Our show begins with Karen discussing the breaking news of the verdict in the Chauvin murder trial (we taped the show the morning after the jury reached its guilty verdict). Karen discusses the cognitive dissonance she feels as a criminal defense attorney, believing that the jury reached a correct and just verdict but describing the awkward tension being a defense attorney but rooting for the prosecution. Karen discusses her views on what the defense attorney did well and where she believes mistakes were made. She talks about the decision not to put Chauvin on the witness stand.
After discussing the Chauvin trial, Karen goes on to describe her background and pathway to becoming a successful criminal defense trial lawyer. She joined the New York Legal Aid Society directly out of law school. Karen married a fellow trial lawyer, who she describes as her mentor and the best courtroom lawyer she has ever seen. Karen talks about how she initially tried to model herself on her husband’s courtroom style, but later became a better lawyer when she was able to find her own voice.
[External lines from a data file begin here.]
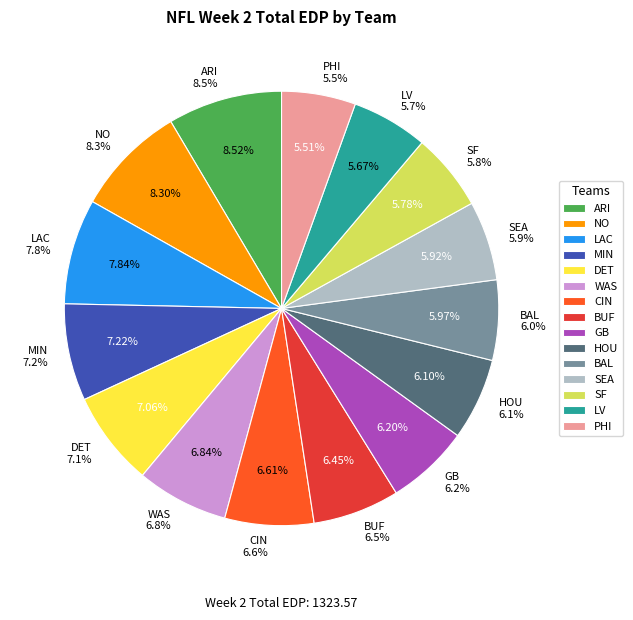

Combined, what portion of the pie is SEA and BUF?

12.4%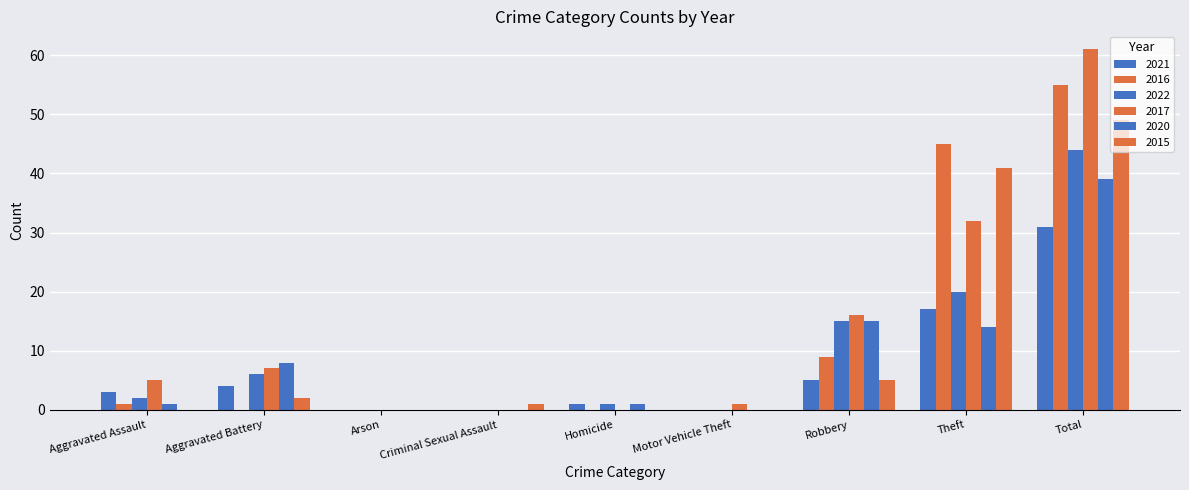

Which category has the lowest value in the 2016 series?

Aggravated Battery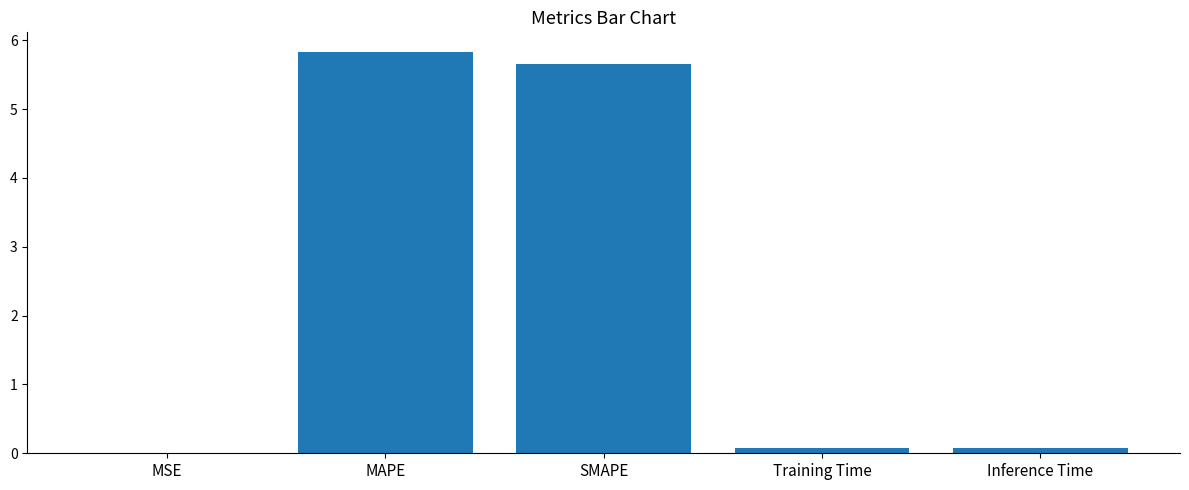

Is it true that the value at MSE is 0.0?

True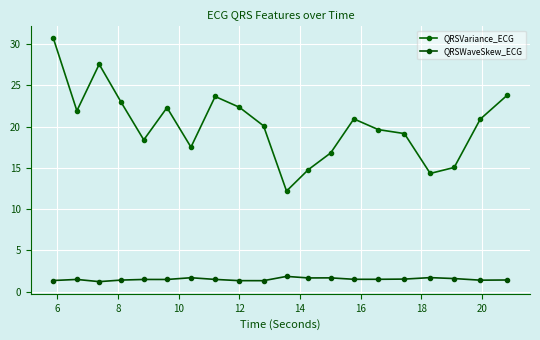

What is the minimum value shown in the chart?

1.2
After trying cases for a number of years, Karen was invited to attend the National Criminal Defense College, which, at the time, was located in Macon, Georgia. Karen describes how the curriculum in Macon was eye opening for her and taught her a new vocabulary and approach to trying cases. When Karen returned to the Bronx she established a trial skills program based in part on what she had learned in Macon.
In her trial skills program, Karen began to develop innovative approaches to both trying cases herself and teaching trial skills. She brought in improv actors to help lawyers improve their ability to improvise and think quickly on their feet, which is particularly important during cross examination. She brought in storytellers to teach lawyers to become better at constructing and weaving compelling narratives. She even trained with a voice coach to improve how she used her voice in the courtroom.
More recently, Karen became the Dean of the National Criminal Defense College, which has now moved its headquarters to Karen’s home state of Rhode Island. Karen also works as the Legal Training Director of the Criminal Practice at the Committee for Public Counsel Services in Massachusetts, where she trains lawyers in trying cases.